C’était précisément une massue d’acier. Même si la rigidité cadavérique n’avait pas encore commencé, la raideur de la mort était un phallus suffisamment parfait.

Choseon n’avait pas le choix : elle devint folle.

« Ah ! Kyaak ! Je meurs ! »

Tandis que Choseon hurlait d’extase, Dong Bong-su regardait le vide. On aurait dit qu’il vérifiait quelque chose.

Dans cet état, pendant un moment, son genou et l’accouplement avec Choseon ne s’arrêtèrent pas.

Après un certain temps.

« Aaaak ! »

Au moment précis où Choseon trembla violemment, atteignant un orgasme qu’elle ne connaîtrait plus jamais de sa vie,

Dong Bong-su termina ce qu’il était en train de vérifier, déroula le tissu enroulé autour du cou de Machil, et l’enroula autour du cou de Choseon.

Crac.

Avec un petit bruit sec, son cou fin perdit sa tenue et pendit.

« Kk. »

Même dans l’au-delà, Choseon était une femme malchanceuse. Si Machil n’avait pas piqué une crise soudaine aujourd’hui, celle qui serait morte n’aurait pas été Choseon, mais la courtisane la moins chère. Elle quitta ce monde avec un cri de mort excité.

Si elle avait une chance, c’était qu’elle avait perdu la vie au moment où elle était entrée dans la Terre Pure de l’Ouest.

Qui sait ?

Peut-être y resterait-elle et profiterait d’un bonheur éternel.

Dong Bong-su regarda le vide et confirma quelque chose, comme lorsqu’il avait tué Machil plus tôt. C’était l’action de vérifier les changements de points d’expérience.

Sur la barre d’expérience,

il y avait eu un changement. Très léger, mais il y avait définitivement une jauge jaune qui la remplissait. C’était presque du niveau d’un point minuscule, mais comme il n’y avait eu aucun changement jusque-là, il pouvait le voir au premier coup d’œil.

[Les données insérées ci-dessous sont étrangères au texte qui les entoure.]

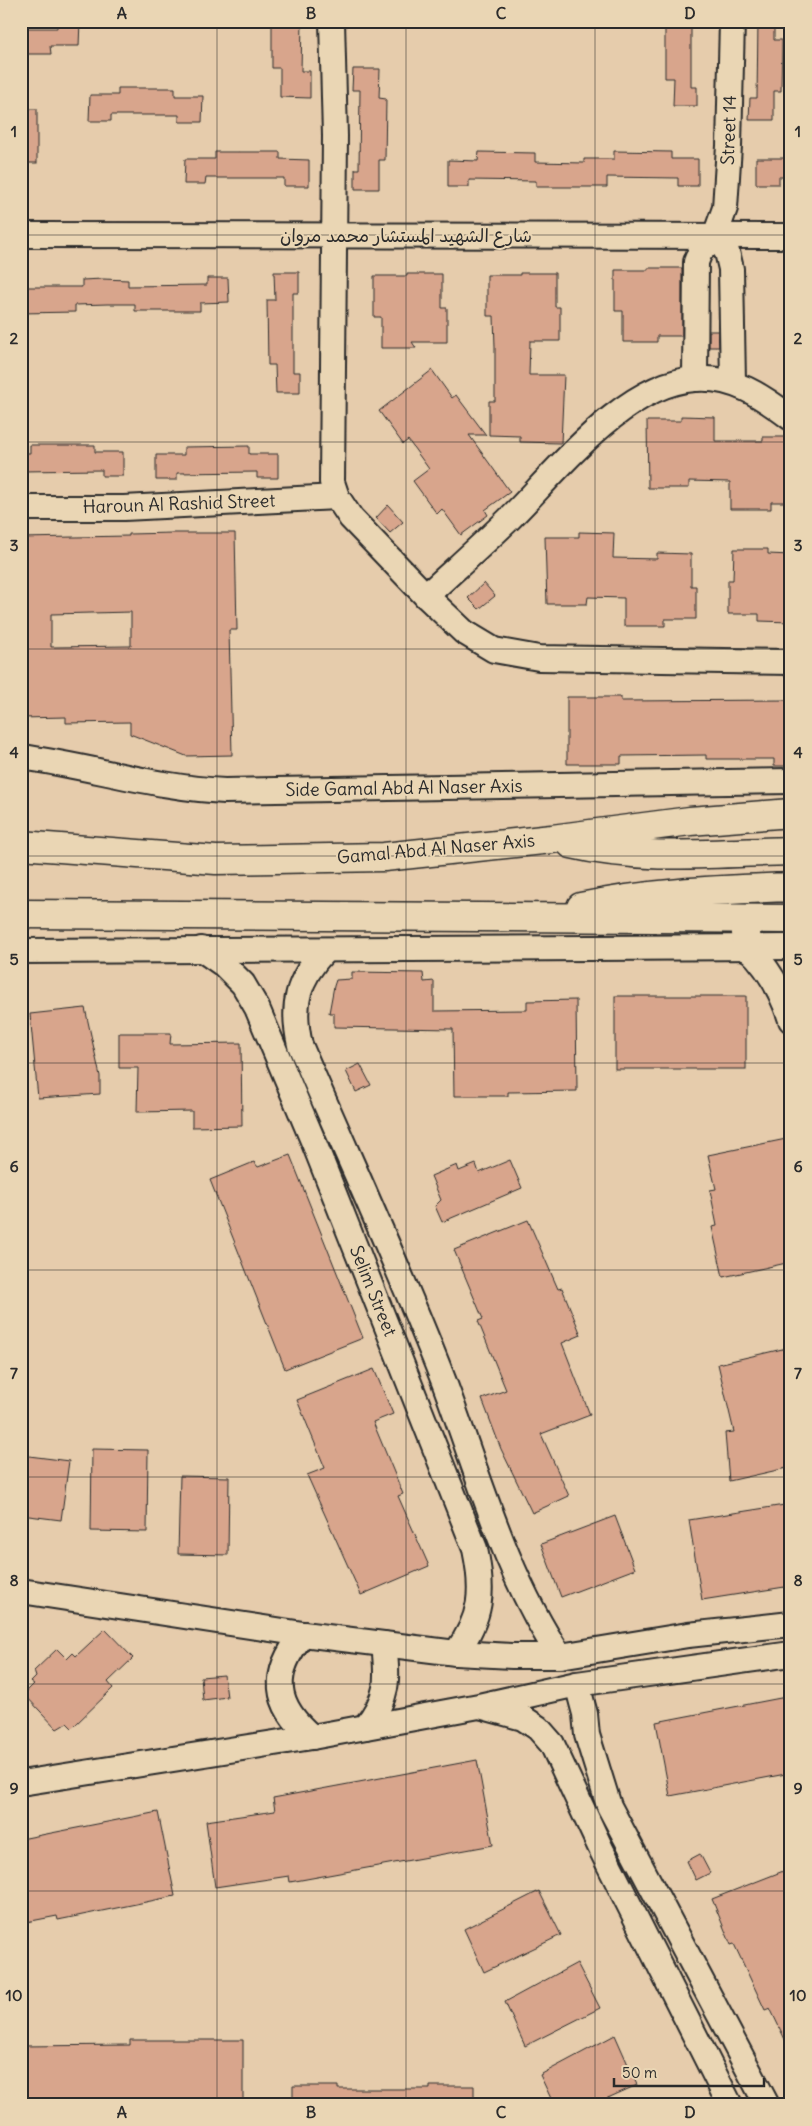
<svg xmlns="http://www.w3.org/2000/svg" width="812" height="2126" font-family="Delius,'Playpen Sans Arabic',sans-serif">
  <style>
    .building { fill: #d8a58c; stroke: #2b2b2b; fill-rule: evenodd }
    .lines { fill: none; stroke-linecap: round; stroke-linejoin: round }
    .minor-casing { stroke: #2b2b2b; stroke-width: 28 }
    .major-casing { stroke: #2b2b2b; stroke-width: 31 }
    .minor { stroke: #ead6b4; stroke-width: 24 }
    .major { stroke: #ead6b4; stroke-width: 28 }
    .grid { fill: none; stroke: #2b2b2b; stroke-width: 1; stroke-opacity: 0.55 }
    .labels { text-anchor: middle; stroke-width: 4; stroke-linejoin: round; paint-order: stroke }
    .street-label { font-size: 18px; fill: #2b2b2b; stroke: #ead6b4 }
    .neatline { fill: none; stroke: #2b2b2b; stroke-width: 2 }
    .grid-label { font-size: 16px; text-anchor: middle; font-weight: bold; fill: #2b2b2b }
  </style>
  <rect width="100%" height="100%" fill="#e6ccac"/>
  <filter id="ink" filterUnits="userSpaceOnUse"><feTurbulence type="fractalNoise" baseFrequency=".02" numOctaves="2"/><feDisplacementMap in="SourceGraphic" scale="10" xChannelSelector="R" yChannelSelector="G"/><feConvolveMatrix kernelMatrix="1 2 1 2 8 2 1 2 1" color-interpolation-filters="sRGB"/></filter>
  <g filter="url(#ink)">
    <!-- building -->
    <g class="building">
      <polygon points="57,21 80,21 79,46 50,46 51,54 21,54 21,28 57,28"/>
      <polygon points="272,21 302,21 301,71 310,71 310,98 280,97 280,68 272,68"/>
      <polygon points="758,21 774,21 774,40 782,40 781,91 774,91 774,120 749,120 750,98 757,98"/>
      <polygon points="674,25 691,26 691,87 697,87 697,106 673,106 674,78 665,78 665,26"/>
      <polygon points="353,69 380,69 379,98 386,99 385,160 379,160 379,189 355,189 355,169 359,169 360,90 352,90"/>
      <polygon points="118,88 175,88 175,96 203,96 202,122 179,122 179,115 111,115 111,121 89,121 90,95 118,95"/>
      <rect x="21" y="109" width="16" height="54"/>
      <polygon points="614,151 671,152 671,159 698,159 698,186 678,186 678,178 607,177 607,187 536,187 536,181 469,180 469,187 448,187 448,160 478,161 479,152 535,153 535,162 584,163 584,159 614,159"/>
      <polygon points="215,152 280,152 280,159 309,160 309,186 284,186 284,178 206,178 205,184 184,184 185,159 215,159"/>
      <polygon points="756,158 791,158 791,177 779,177 779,184 756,184"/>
      <polygon points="648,268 682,268 682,336 657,336 657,342 623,342 623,311 615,311 615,270 648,270"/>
      <polygon points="274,272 299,272 299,293 293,293 293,372 300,372 300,393 276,393 275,365 268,365 267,300 275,300"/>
      <polygon points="520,273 555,273 555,307 560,307 560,341 530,341 529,375 564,375 561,443 520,442 520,436 489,435 489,401 495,401 495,347 494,316 487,316 487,275 520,275"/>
      <polygon points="407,274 442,274 442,308 447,308 447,342 412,342 416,348 381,348 381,317 374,317 374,276 407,276"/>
      <polygon points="207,278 228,278 229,302 200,303 200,311 135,311 135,304 107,304 75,305 75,312 21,313 21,287 82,287 82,280 103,279 128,280 128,286 207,285"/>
      <polygon points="709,331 718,331 719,347 709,347"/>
      <polygon points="432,370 452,398 456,395 486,435 469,435 510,492 485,510 488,515 461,535 442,509 437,514 413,481 429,469 408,440 403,444 379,411"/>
      <polygon points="681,416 715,417 715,441 763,441 763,437 791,437 791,502 771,502 771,509 730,509 730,482 689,481 689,488 648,488 647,421 681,421"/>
      <polygon points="30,445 95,445 95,452 123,452 123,476 102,476 102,470 21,471 21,453 30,453"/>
      <polygon points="249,446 249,454 278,454 278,478 257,478 257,472 177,473 177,480 156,480 156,455 184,455 184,447"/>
      <polygon points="388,505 403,522 390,533 376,518"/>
      <polygon points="579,532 614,533 613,558 657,559 657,553 691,554 691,586 696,586 696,619 665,619 665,626 624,626 624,598 588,597 587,604 547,604 545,537 579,537"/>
      <path d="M 173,533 L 235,533 L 237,630 L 229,630 L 232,755 L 186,756 L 130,734 L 130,722 L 66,723 L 66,717 L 21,718 L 21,538 L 129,536 L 129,534 ZM 131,612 L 131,646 L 51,647 L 51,614 Z"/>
      <polygon points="734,549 768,549 768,554 791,555 791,622 759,621 759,614 728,614 728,580 733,580"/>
      <polygon points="484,583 495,596 479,609 468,598"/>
      <polygon points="567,697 621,697 621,701 791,700 791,766 774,766 774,759 706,759 706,755 621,756 621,764 567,764"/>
      <polygon points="352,972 423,973 424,982 434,981 434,1011 527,1010 527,1001 576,1000 577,1091 508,1092 508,1096 454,1096 453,1029 334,1027 334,1013 329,1013 334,986 336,980 352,979"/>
      <rect x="615" y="996" width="131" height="73"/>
      <polygon points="85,1008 100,1076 100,1094 38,1098 30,1014"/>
      <polygon points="119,1033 171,1033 170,1044 241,1043 242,1126 192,1127 192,1111 137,1112 138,1068 119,1068"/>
      <polygon points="360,1064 371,1085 356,1092 346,1071"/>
      <polygon points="791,1138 791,1262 723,1277 712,1227 717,1226 710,1190 716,1189 708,1155"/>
      <polygon points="290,1155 363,1338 285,1369 210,1180 254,1162 258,1167"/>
      <polygon points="510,1160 522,1188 442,1222 435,1206 441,1200 431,1176 457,1165 459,1171 476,1164 479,1173"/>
      <polygon points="528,1220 558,1289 562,1288 581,1335 562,1343 590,1415 541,1434 569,1496 532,1513 501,1449 482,1399 506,1390 478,1321 483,1319 454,1250"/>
      <polygon points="791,1347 791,1467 729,1481 725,1433 734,1432 718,1364"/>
      <polygon points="374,1369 393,1414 373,1422 403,1494 398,1496 429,1566 361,1595 307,1475 325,1468 297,1400"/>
      <polygon points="92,1449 148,1450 147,1532 91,1531"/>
      <polygon points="21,1455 69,1461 61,1520 21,1515"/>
      <polygon points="180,1476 229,1477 228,1555 178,1554"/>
      <polygon points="791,1504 791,1586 702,1600 689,1520"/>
      <polygon points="615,1516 635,1569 561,1597 541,1544"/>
      <polygon points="105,1629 133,1658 108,1682 113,1688 72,1728 67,1723 57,1729 24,1694 34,1684 31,1682 36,1677 34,1671 57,1649 67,1659 73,1653 76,1656"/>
      <polygon points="224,1675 227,1697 203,1700 201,1677"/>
      <polygon points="791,1696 791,1773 670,1796 656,1722"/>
      <polygon points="477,1760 493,1845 290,1882 289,1876 215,1887 206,1821 275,1811 273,1798"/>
      <polygon points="158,1812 175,1896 58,1920 57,1916 21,1923 21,1839"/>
      <polygon points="700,1854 710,1873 696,1880 687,1861"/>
      <polygon points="791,1868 791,2052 770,2008 765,2010 734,1944 731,1945 712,1899"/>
      <polygon points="539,1891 561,1935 484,1972 464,1929"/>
      <polygon points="577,1963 600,2008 525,2046 505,2002"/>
      <polygon points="615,2035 637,2085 592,2105 554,2105 540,2075"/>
      <polygon points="130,2040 243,2040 243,2105 21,2105 21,2046 130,2045"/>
      <polygon points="293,2086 338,2086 338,2089 430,2089 430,2086 474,2086 474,2105 293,2105"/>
    </g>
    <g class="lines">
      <!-- minor casing -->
      <g class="minor-casing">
        <g id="minor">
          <polyline points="332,21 335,136 332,482 337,497 351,518 426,596 464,632 494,650 539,658 791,662"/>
          <polyline points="21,235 791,236"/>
          <polyline points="715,236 727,252 731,269 733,383"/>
          <polyline points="695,379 696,262 700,252 715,236 725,208 729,146 732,21"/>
          <polyline points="21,508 124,508 337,497"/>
          <path d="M 426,596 C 453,571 481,546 507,521 C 555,474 624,383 695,379 C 733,376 762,396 791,418"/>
          <path d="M 21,757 C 90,766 156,788 225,791 L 791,781"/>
          <path d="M 747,947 C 769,967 782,992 791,1020"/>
          <path d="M 201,949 L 224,965 L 243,984 L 257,1008 L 314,1143 L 475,1549 C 484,1592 482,1617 456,1653"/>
          <path d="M 325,950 C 297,980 291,1005 300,1045 C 348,1157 400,1268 444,1382 C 478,1473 506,1576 560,1656"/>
          <polyline points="21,951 791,947"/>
          <polyline points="21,1591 303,1634 456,1653 512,1656 560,1656 688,1635 791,1624"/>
          <path d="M 303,1634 C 271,1673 273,1704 312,1737"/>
          <polyline points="577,1684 585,1714 587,1735 609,1806 767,2105"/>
          <polyline points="483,1707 523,1718 538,1728 552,1744 602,1851 730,2105"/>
          <path d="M 365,1727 C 389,1698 388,1680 384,1644"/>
          <polyline points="21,1783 312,1737 479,1706 577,1684 791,1654"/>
        </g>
      </g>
      <!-- major casing -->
      <g class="major-casing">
        <g id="major">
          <path d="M 571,844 C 642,861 718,853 791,851"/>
          <polyline points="21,845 216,860 384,857 552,839 690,821 791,813"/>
          <path d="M 581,907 C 650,892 720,890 791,887"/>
          <polyline points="21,914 791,919"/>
          <polyline points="745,919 747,947"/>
        </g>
      </g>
      <!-- minor -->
      <use href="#minor" class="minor"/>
      <!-- major -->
      <use href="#major" class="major"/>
    </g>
  </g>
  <!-- grid -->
  <path class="grid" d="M 217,21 L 217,2105M 406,21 L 406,2105M 595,21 L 595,2105M 21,235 L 791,235M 21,442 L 791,442M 21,649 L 791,649M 21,856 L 791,856M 21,1063 L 791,1063M 21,1270 L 791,1270M 21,1477 L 791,1477M 21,1684 L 791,1684M 21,1891 L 791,1891"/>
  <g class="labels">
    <!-- street labels -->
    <g class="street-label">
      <text transform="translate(729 130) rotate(-88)" y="6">Street 14</text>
      <text x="406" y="242">شارع الشهيد المستشار محمد مروان</text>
      <text transform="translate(179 504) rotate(-2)" y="6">Haroun Al Rashid Street</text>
      <text transform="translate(404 788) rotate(-1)" y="6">Side Gamal Abd Al Naser Axis</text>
      <text transform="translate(436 849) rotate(-5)" y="6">Gamal Abd Al Naser Axis</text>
      <text transform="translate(373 1291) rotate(68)" y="6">Selim Street</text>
    </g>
  </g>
  <!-- margin -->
  <rect width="812" height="2126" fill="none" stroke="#ead6b4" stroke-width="55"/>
  <!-- scale -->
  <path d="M614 2078v8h150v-8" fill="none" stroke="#2b2b2b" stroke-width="2.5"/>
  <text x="622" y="2078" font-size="15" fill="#2b2b2b" stroke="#ead6b4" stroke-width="4" paint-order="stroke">50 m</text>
  <rect x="28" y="28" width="756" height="2070" class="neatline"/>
  <g class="grid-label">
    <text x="122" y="19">A</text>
    <text x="311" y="19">B</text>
    <text x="501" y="19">C</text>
    <text x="690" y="19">D</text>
    <text x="14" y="137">1</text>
    <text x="798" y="137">1</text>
    <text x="14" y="344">2</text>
    <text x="798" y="344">2</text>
    <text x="14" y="551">3</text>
    <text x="798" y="551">3</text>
    <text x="14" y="758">4</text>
    <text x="798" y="758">4</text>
    <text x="14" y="965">5</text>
    <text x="798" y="965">5</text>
    <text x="14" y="1172">6</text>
    <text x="798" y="1172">6</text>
    <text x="14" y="1379">7</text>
    <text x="798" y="1379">7</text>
    <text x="14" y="1586">8</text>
    <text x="798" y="1586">8</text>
    <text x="14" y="1794">9</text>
    <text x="798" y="1794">9</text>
    <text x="14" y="2001">10</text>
    <text x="798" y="2001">10</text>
    <text x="122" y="2118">A</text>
    <text x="311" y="2118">B</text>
    <text x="501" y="2118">C</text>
    <text x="690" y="2118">D</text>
  </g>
</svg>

Les insectes et les rats n’avaient aucun point d’expérience.

Cependant,

les gens étaient clairement différents. S’il n’y avait eu aucun changement d’expérience après les meurtres d’aujourd’hui, la suite des actions de Dong Bong-su aurait été complètement différente.

Bien sûr, il y avait aussi un problème. La quantité de points d’expérience était trop petite. À cause de ça, il ne put pas confirmer s’il y avait une différence de quantité selon la force. La raison pour laquelle il avait laissé un décalage de temps entre la mort de Machil et celle de Choseon, c’était aussi pour vérifier cela.

Grâce à ça, Choseon avait pu aller au paradis, cela dit.

Whoosh, slash, rattle, thud...

Des bruits de travail continuèrent un moment.

Dong Bong-su suspendit les deux cadavres à la poutre transversale qui soutenait la charpente entre le toit et les piliers. Ils étaient désormais des suicidés. En réalité, Dong Bong-su aurait pu mettre les deux corps dans son Inventaire et les jeter ailleurs, mais il choisit de maquiller la scène en suicide. Il jugeait que cela n’aurait aucune répercussion.

Après avoir fini ainsi, il s’approcha du mur. Sur le mur pendait un tissu magnifiquement brodé de rayures de tigre, comme un rideau.

Swish.

Dong Bong-su écarta le tissu. Un mur de piliers en bois reliés en ligne droite, de forme 111111..., apparut. Des piliers en bois alignés côte à côte soutenaient la poutre, et la poutre soutenait le plafond en forme de « ㅅ ». Ici, à Bongyang, la plupart des maisons étaient construites comme ce genre de bâtiment préfabriqué. C’était une méthode consistant à creuser des rainures à différents endroits des piliers et à les assembler de manière organique pour empiler la structure. Dans ce type de logement, même si l’on retirait un ou deux piliers, le plafond ne s’effondrerait pas.

Comme pour le prouver, le tout dernier pilier en bois manquait. À la place du pilier, il y avait un trou assez grand pour qu’une personne passe.

Que s’était-il passé au juste ?

Par des méthodes normales, il était impossible de retirer seulement ce pilier-là. Une maison préfabriquée, c’était comme un Lego précis. Il était vraiment difficile d’en enlever une pièce au milieu sans démonter, une par une, dans l’ordre depuis le haut.

Cependant...

Dong Bong-su n’était pas une personne ordinaire.

Mi-humain, mi-personnage.

Même des choses que personne ici ne pouvait faire, lui pouvait les accomplir.